Lithium hydride, heated to melting, stores something like 4 MJ/kg, more than 6x the specific energy of your assumption there (admittedly with loss on discharge due to the losses in the turbine.) If that is too expensive, graphite is another possibility, at even higher temperature.

Those are some big numbers. It makes me think of a crazy thought experiment:

How many MW could a container ship carry by literally shipping energy stored in batteries?

As in they fill up entirely with batteries, sail to a desert, plug into a cable to charge on cheap solar, charge up, sail to a population center, plug in to discharge. Repeat.

Ha, that's like the quote: "Never underestimate the bandwidth of a station wagon full of tapes hurtling down the highway."
If we could only complement that battery with a small nuclear reactor, then we'd be in business. Come to think of it, shipping would be quite interesting for a SpaceX style disruption - there is a market for many many thousands of units - enough to actually get good at building them in a repeatable fashion. Of course there are considerable engineering and political challenges, to put it mildly.
If deployed with hybrid sails [1] this could be even more competitive to Bunker fuel for bulk/container carriers and even RoRo car carriers.

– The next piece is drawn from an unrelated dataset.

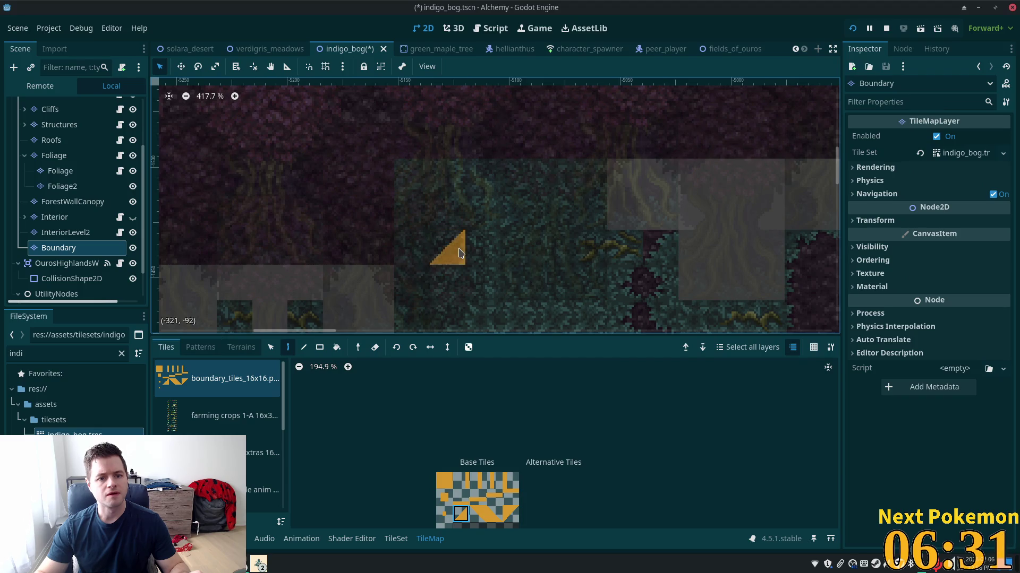
{"action": "key", "text": "ctrl+s"}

IMHO a hybrid approach would achieve similar to superior perfomance to the current state viz a viz cost/perfomance and enviromental impact.

Additionally as has been deployed for some longhaul trucks battery swaps can also cut down on the time to redeploy after offloading the cargo.

[1] https://gcaptain.com/berge-bulk-launches-worlds-most-powerfu...

I guess if it works for cars then boats should too
Since there is a lot of space out there in the ocean I wonder if some kind of big floating energy station could be a thing, using middle of the ocean wind, tidal or solar. I guess you don't have to pay anyone for the space or worry about too many regulations etc.
I like your idea. We can now generate substantial amount of power from floating wind turbines. Coupled with floating batteries (ie on cargo ships) we perhaps build floating charging stations along major shipping routes. There is no need for nuclear or to only charge at ports. Would it work?
The US with its sunk cost and political power base in fossil fuels is losing the innovators dilemma at a large scale here.
Clusters of floating wind turbines each with their own battery storage might be useful here. I imagine along strategic (ie major) shipping channels. Would it pencil out? I have no idea.